Wednesday 8 November 2017

Feckless right-wing whingers having problems - it must be somebody else's fault

"Our institutions are collapsing and the hard Left is celebrating"* wails Philip Johnston in the Telegraph.
"The pillars of British society seem to be in a perpetual state of crisis, and, with Jeremy Corbyn waiting to pounce, things could get much worse 

"It’s the humbug I find hard to stomach, the unmistakable stench of hypocrisy whenever a financial “scandal” breaks. The air has been full of it since the production of the so-called Paradise Papers revealed to the world what it already knew: rich people avail themselves of legitimate tax vehicles offshore to limit their liabilities." 
Nurse, come quickly, I think he's having a funny turn!

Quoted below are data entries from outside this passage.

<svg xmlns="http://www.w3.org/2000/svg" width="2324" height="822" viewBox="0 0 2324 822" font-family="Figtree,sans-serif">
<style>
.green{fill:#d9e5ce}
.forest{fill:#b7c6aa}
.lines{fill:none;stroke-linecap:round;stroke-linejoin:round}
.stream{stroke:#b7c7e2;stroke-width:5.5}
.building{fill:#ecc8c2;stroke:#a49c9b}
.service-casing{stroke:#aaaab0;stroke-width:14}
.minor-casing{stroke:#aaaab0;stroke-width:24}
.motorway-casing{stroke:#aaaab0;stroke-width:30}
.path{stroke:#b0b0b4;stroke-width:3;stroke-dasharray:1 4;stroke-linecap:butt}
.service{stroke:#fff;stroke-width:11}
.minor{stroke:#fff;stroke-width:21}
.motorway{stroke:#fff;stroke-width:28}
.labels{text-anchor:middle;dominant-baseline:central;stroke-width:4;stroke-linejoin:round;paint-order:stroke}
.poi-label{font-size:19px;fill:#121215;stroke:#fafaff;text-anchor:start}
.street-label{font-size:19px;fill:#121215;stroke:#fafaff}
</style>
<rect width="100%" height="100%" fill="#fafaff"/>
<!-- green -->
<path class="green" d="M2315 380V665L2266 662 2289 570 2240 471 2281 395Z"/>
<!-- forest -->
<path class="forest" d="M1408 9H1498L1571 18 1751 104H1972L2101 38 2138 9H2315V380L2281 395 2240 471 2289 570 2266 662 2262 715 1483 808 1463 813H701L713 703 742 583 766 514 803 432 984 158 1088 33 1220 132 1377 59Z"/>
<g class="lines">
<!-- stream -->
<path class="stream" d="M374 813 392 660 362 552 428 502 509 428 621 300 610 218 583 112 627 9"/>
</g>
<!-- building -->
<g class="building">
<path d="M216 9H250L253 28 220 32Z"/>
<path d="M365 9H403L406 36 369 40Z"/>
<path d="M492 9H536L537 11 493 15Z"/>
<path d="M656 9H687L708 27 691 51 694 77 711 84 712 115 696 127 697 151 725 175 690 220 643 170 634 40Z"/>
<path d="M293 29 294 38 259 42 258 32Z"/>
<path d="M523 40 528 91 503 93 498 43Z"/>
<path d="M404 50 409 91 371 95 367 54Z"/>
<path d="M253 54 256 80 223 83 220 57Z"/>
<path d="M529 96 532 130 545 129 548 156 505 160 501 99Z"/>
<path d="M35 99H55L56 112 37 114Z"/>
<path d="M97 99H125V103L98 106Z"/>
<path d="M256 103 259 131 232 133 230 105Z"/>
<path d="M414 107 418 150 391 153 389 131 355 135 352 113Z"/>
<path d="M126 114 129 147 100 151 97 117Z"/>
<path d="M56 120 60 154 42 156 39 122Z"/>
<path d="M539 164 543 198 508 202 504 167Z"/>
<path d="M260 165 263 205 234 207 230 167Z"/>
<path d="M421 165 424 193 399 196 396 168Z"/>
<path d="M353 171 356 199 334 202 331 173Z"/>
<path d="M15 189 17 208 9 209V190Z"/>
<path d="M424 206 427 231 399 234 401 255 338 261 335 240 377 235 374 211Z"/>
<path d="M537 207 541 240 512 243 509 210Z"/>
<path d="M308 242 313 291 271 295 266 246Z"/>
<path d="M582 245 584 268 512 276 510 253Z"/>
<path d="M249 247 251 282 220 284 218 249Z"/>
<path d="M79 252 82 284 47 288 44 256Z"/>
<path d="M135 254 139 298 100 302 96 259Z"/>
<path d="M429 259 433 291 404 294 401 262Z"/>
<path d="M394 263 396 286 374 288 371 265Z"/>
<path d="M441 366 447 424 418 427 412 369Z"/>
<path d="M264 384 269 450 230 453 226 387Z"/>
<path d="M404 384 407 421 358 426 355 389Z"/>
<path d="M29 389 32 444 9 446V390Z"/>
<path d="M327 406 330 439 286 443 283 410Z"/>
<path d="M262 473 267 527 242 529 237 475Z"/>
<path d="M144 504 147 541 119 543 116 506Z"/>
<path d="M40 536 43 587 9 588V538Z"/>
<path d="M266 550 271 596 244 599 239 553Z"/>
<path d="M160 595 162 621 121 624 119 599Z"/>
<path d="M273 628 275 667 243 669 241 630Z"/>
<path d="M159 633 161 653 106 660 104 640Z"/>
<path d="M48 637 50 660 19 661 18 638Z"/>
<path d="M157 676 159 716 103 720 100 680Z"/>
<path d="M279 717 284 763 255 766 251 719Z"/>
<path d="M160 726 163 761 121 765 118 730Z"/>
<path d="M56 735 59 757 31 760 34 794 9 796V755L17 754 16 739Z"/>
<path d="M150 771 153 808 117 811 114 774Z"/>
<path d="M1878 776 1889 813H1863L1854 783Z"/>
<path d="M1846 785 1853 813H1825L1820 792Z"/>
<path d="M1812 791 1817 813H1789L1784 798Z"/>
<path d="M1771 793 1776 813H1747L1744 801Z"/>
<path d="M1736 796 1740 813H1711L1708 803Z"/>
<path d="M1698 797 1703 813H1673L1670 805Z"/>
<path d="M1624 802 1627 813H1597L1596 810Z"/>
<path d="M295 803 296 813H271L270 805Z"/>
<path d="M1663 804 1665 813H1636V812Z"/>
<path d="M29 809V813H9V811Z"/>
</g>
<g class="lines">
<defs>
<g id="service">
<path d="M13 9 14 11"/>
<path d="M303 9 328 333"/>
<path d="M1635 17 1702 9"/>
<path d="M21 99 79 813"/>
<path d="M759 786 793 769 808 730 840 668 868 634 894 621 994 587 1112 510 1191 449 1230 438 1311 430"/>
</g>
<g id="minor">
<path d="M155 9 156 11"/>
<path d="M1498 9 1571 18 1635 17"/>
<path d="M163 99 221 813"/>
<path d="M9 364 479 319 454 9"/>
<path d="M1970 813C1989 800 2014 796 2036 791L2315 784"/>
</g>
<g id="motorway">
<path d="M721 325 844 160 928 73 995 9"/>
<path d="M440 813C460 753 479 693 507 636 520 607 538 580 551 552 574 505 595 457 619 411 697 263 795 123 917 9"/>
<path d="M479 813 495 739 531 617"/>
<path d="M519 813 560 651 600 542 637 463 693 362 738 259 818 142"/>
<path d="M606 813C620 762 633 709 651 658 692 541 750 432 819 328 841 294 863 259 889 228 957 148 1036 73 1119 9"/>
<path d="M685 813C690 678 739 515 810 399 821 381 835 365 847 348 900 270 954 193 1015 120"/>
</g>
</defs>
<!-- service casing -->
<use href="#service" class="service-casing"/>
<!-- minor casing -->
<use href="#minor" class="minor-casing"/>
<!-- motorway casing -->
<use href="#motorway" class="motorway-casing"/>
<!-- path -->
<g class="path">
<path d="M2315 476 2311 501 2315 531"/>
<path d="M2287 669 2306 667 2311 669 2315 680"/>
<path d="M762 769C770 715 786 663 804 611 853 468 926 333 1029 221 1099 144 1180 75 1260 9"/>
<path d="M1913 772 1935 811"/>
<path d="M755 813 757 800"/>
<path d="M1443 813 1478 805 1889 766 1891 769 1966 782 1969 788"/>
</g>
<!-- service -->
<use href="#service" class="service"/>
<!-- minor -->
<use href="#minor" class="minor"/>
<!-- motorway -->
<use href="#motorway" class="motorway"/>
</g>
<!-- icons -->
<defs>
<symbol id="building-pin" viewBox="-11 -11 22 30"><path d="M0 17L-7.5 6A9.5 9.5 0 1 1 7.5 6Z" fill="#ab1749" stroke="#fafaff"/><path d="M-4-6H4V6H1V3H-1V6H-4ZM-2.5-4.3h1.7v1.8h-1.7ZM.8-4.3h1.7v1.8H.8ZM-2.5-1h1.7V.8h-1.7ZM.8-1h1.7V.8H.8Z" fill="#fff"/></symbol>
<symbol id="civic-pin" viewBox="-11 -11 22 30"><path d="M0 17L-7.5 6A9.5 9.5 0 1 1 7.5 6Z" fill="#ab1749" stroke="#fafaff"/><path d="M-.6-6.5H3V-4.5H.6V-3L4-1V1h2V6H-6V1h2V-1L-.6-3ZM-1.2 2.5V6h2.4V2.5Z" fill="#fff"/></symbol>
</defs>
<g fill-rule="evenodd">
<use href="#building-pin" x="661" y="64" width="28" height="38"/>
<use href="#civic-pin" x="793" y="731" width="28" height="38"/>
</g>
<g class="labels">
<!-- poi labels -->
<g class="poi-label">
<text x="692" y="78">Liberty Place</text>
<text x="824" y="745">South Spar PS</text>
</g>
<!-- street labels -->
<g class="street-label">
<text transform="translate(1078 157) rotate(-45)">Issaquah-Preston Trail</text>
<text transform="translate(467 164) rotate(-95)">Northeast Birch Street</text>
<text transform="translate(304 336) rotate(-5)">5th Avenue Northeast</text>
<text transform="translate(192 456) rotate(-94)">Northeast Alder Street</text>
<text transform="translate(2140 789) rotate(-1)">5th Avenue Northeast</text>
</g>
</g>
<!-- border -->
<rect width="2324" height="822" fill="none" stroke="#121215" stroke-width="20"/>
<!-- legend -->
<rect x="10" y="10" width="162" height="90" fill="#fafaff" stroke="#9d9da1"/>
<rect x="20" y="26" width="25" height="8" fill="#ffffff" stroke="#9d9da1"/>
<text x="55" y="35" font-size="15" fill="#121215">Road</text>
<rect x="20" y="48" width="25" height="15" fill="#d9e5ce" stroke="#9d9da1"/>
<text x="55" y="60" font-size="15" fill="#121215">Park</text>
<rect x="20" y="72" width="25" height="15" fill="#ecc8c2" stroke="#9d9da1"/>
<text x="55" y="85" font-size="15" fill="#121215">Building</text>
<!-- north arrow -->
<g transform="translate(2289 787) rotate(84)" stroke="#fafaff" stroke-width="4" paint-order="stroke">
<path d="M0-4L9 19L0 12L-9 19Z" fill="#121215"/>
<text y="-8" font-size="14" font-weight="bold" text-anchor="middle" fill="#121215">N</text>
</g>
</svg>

I'm sorry to mock the afflicted. I'd sympathise, I really would, if only the collapse wasn't entirely the fault of the Right who, in case you missed it, have been running things in the UK since 2010.

The "hard Left" didn't force those offshoring super-rich human and corporate persons to behave as if taxes were an optional extra, to be paid only by people too poor and unimportant to afford a swanky accountant. The hard Left didn't agitate for the totally unnecessary Brexit referendum, with all the chaos that followed. The hard Left didn't go full stream ahead with the austerity and migrant-baiting that got people so riled up that they voted for Brexit as a massive nihilistic "screw you." The hard Left aren't responsible for the gaffe-prone buffoon in the Foreign Office who's busy alienating the rest of the world and screwing up everything he touches, at the very moment when the punch drunk UK needs all the friends it can get.

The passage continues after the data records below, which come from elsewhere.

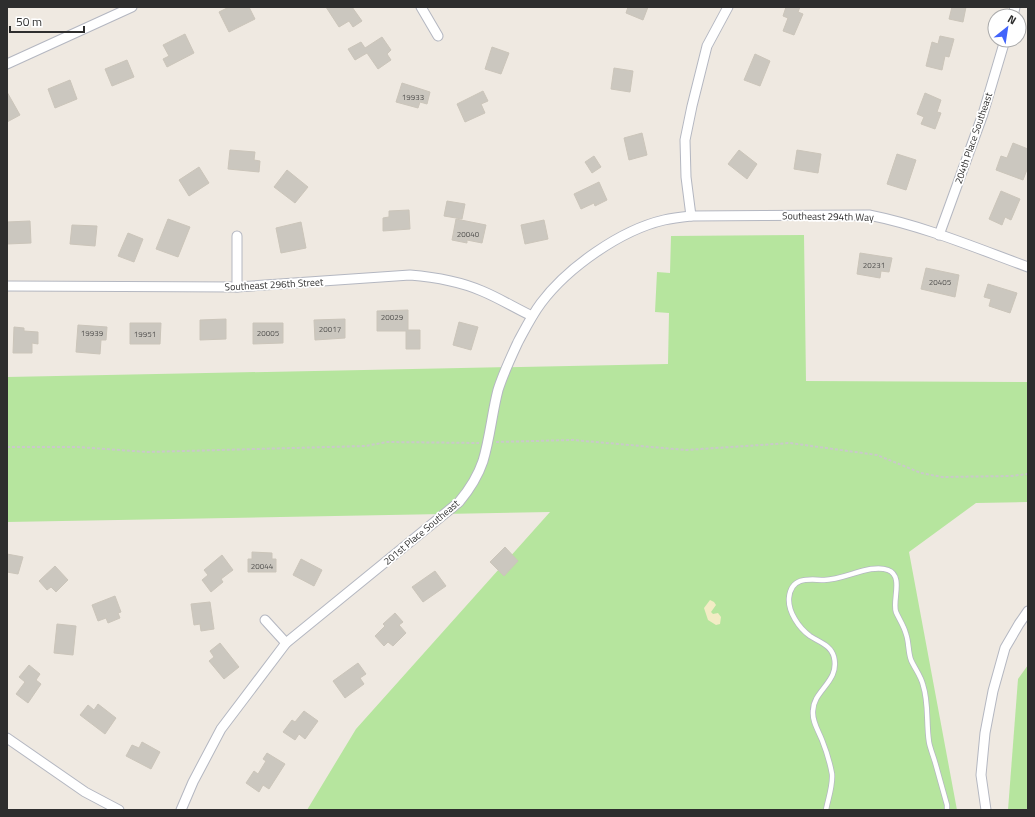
<svg xmlns="http://www.w3.org/2000/svg" width="1035" height="817" font-family="'Titillium Web',sans-serif">
  <rect width="100%" height="100%" fill="#efe9e1"/>
  <g fill="#b6e59e">
    <path d="M804 235 806 381 1028 382V502L976 503 909 552 957 810H307L356 729 550 512 7 522V377L668 364 669 313 655 312 657 272 670 273 671 236Z"/>
    <path d="M1028 665V810H1008L1018 679Z"/>
  </g>
  <path fill="#f3ecc5" d="M710 600 714 602 716 605 711 612 713 614 718 613 721 617 720 624 716 625 708 620 704 608Z"/>
  <g fill="#cbc7bf" stroke="#cbc5ba">
    <path d="M229 7H249L255 19 229 32 219 12Z"/>
    <path d="M326 7H352L362 21 353 27 349 21 339 27Z"/>
    <path d="M628 7H648L643 20 626 13Z"/>
    <path d="M786 7H800L798 12 803 14 794 35 783 31 788 18 783 16Z"/>
    <path d="M952 7H966L963 22 949 19Z"/>
    <path d="M185 34 194 53 167 67 163 59 169 56 163 45Z"/>
    <path d="M940 36 954 39 949 57 945 56 942 70 926 66 932 42 938 44Z"/>
    <path d="M382 37 391 50 387 54 391 60 378 69 367 53 355 60 348 49 361 42 365 48Z"/>
    <path d="M492 47 509 53 501 74 485 69Z"/>
    <path d="M755 54 770 61 760 86 744 80Z"/>
    <path d="M127 60 134 77 112 86 105 69Z"/>
    <path d="M614 68 633 71 630 92 611 89Z"/>
    <path d="M70 80 77 99 55 108 48 89Z"/>
    <path d="M402 83 430 92 427 104 420 102 418 108 396 102Z"/>
    <path d="M483 91 488 101 481 104 485 113 465 122 457 104Z"/>
    <path d="M7 92 20 115 7 122Z"/>
    <path d="M925 93 941 100 937 112 941 113 935 129 921 124 924 117 917 114Z"/>
    <path d="M642 133 647 155 629 160 624 138Z"/>
    <path d="M1013 143 1028 149V167L1023 180 996 170 1001 156 1007 158Z"/>
    <path d="M230 150 255 152 254 160 260 161 259 172 228 169Z"/>
    <path d="M739 150 757 164 747 179 728 164Z"/>
    <path d="M797 150 821 154 818 173 794 169Z"/>
    <path d="M897 154 916 160 906 190 887 184Z"/>
    <path d="M594 156 601 167 592 173 585 162Z"/>
    <path d="M199 167 209 183 189 196 179 180Z"/>
    <path d="M287 170 308 187 295 203 274 187Z"/>
    <path d="M599 182 607 200 595 206 594 203 581 209 574 194Z"/>
    <path d="M1001 191 1020 199 1011 220 1005 217 1002 225 989 219Z"/>
    <path d="M447 201 465 204 462 219 444 216Z"/>
    <path d="M409 210 410 229 383 231V218L389 217V211Z"/>
    <path d="M168 219 190 227 178 257 156 249Z"/>
    <path d="M456 219 486 225 482 243 467 240V243L452 240Z"/>
    <path d="M544 220 548 239 525 244 521 225Z"/>
    <path d="M30 221 31 243 7 244V222Z"/>
    <path d="M301 222 306 248 281 253 276 228Z"/>
    <path d="M72 225 97 226 95 246 70 244Z"/>
    <path d="M128 233 143 239 134 262 118 256Z"/>
    <path d="M860 253 892 258 889 272 881 271 880 278 857 274Z"/>
    <path d="M926 268 959 275 955 297 921 289Z"/>
    <path d="M988 284 1017 293 1010 313 989 306 991 299 984 297Z"/>
    <path d="M408 310V330H420V349H406V331H377V311Z"/>
    <path d="M226 319V339L200 340V320Z"/>
    <path d="M345 319V338L315 340 314 320Z"/>
    <path d="M459 322 478 327 471 350 453 345Z"/>
    <path d="M130 323H161L160 344H130Z"/>
    <path d="M253 323H283V343L253 344Z"/>
    <path d="M78 325 107 327 106 340H101L100 354 76 352Z"/>
    <path d="M14 327 24 328V331L38 332V344L32 343V353H13Z"/>
    <path d="M505 547 518 561 504 576 490 562Z"/>
    <path d="M252 552 272 553V559H276V572H248V559H252Z"/>
    <path d="M7 554 23 557 18 574 7 572Z"/>
    <path d="M222 555 233 570 221 579 223 582 211 592 202 580 208 575 204 570Z"/>
    <path d="M301 559 322 570 314 586 293 575Z"/>
    <path d="M55 566 68 580 56 592 51 587 47 590 39 581Z"/>
    <path d="M435 571 446 586 423 602 412 587Z"/>
    <path d="M115 596 121 612 118 613 120 618 108 623 106 618 98 621 92 605Z"/>
    <path d="M210 602 214 629 201 631 200 624 194 625 191 604Z"/>
    <path d="M395 613 403 622 399 625 406 633 393 646 388 642 384 646 375 636 385 626 383 624Z"/>
    <path d="M57 624 76 626 73 655 54 653Z"/>
    <path d="M220 643 239 667 224 679 209 661 214 657 210 651Z"/>
    <path d="M358 663 366 674 360 678 364 684 345 698 333 681Z"/>
    <path d="M29 665 40 674 36 680 41 684 28 703 16 694 25 682 19 677Z"/>
    <path d="M98 704 116 718 105 734 80 715 88 705 94 710Z"/>
    <path d="M304 711 318 721 305 739 299 734 295 740 283 732 292 720 295 722Z"/>
    <path d="M142 742 160 752 151 769 126 756 132 745 139 748Z"/>
    <path d="M267 753 285 764 269 789 263 785 259 792 246 783 254 771 258 774 266 761 263 759Z"/>
  </g>
  <g fill="none" stroke-linecap="round" stroke-linejoin="round">
    <g stroke="#b4b7c1" stroke-width="6">
      <path id="lane" d="M826 810C828 799 833 786 832 774 830 763 826 750 822 740 818 730 812 721 813 711 813 690 840 682 834 657 831 645 819 642 810 636 799 628 788 612 789 598 791 577 808 579 823 580 843 581 870 563 888 570 904 576 892 600 896 612 899 619 904 626 906 634 909 642 908 652 911 660 915 669 921 676 923 685 929 703 926 723 929 742 930 748 933 755 935 762 939 776 943 791 947 805V810"/>
    </g>
    <g stroke="#b4b7c1" stroke-width="11">
      <g id="street">
        <path d="M421 7 438 36"/>
        <path d="M1013 16 1015 7"/>
        <path d="M7 64 132 7"/>
        <path d="M691 216 686 177 685 140 692 106 707 46 728 7"/>
        <path d="M939 235 983 114 1005 40"/>
        <path d="M237 236V287"/>
        <path d="M7 286 237 287 410 275C434 277 459 281 482 291 499 298 515 308 532 316"/>
        <path d="M265 620 286 643"/>
        <path d="M7 738 85 792 119 810"/>
        <path d="M181 810 193 782 221 729 286 643 459 502C469 490 478 476 483 461 490 438 492 413 498 390 503 374 511 357 518 342 525 329 532 315 541 303 568 267 621 230 664 220 673 218 682 217 691 216L869 215C924 226 976 248 1028 267"/>
        <path d="M986 810 981 775 985 733 993 691 1005 648 1019 624 1028 611"/>
      </g>
    </g>
    <g stroke="#c9c9c9" stroke-width="2" stroke-dasharray="3 2" stroke-linecap="butt">
      <path d="M496 442 573 440 686 450 790 443 877 455 921 473 942 477 1011 476 1028 474"/>
      <path d="M7 447H78L147 452 365 446 387 442 479 443"/>
    </g>
    <use href="#lane" stroke="#fff" stroke-width="4.5"/>
    <use href="#street" stroke="#fff" stroke-width="9"/>
  </g>
  <g text-anchor="middle" stroke-width="3.5" stroke-linejoin="round" paint-order="stroke">
    <g font-size="8" fill="#555452">
      <text x="413" y="100">19933</text>
      <text x="468" y="237">20040</text>
      <text x="874" y="268">20231</text>
      <text x="940" y="285">20405</text>
      <text x="392" y="320">20029</text>
      <text x="330" y="332">20017</text>
      <text x="92" y="336">19939</text>
      <text x="268" y="336">20005</text>
      <text x="145" y="337">19951</text>
      <text x="262" y="569">20044</text>
    </g>
    <g font-size="10" fill="#2e2e2e" stroke="#fff">
      <text transform="translate(973 138) rotate(-71)" y="4">204th Place Southeast</text>
      <text transform="translate(828 216) rotate(1)" y="4">Southeast 294th Way</text>
      <text transform="translate(274 284) rotate(-3)" y="4">Southeast 296th Street</text>
      <text transform="translate(421 532) rotate(-40)" y="4">201st Place Southeast</text>
    </g>
  </g>
  <rect width="1035" height="817" fill="none" stroke="#2e2e2e" stroke-width="16"/>
  <g transform="translate(1007 28) rotate(30)"><circle r="19" fill="#ffffff" stroke="#ababab"/>
  <path d="M0-3L7 15L0 10L-7 15Z" fill="#4264fb"/>
  <text y="-6" font-size="11" font-weight="bold" text-anchor="middle" fill="#2e2e2e">N</text>
  </g>
  <path d="M10 26v6h74v-6" fill="none" stroke="#2e2e2e" stroke-width="2"/>
  <text x="16" y="26" font-size="12" fill="#2e2e2e" stroke="#ffffff" stroke-width="3" paint-order="stroke">50 m</text>
</svg>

Your pompous right-wing establishment has fallen flat on its face in full view of its political enemies. I don't think bellowing at your opponents to stop laughing and show some respect is going to work.

There's a saying you might not have come across, Phil - "If you break it, you own it." It means that you take responsibility for your own actions. Those of us not privileged enough to be insulated from the consequences of our actions have to live by it every day, so stop appealing for the sympathy vote.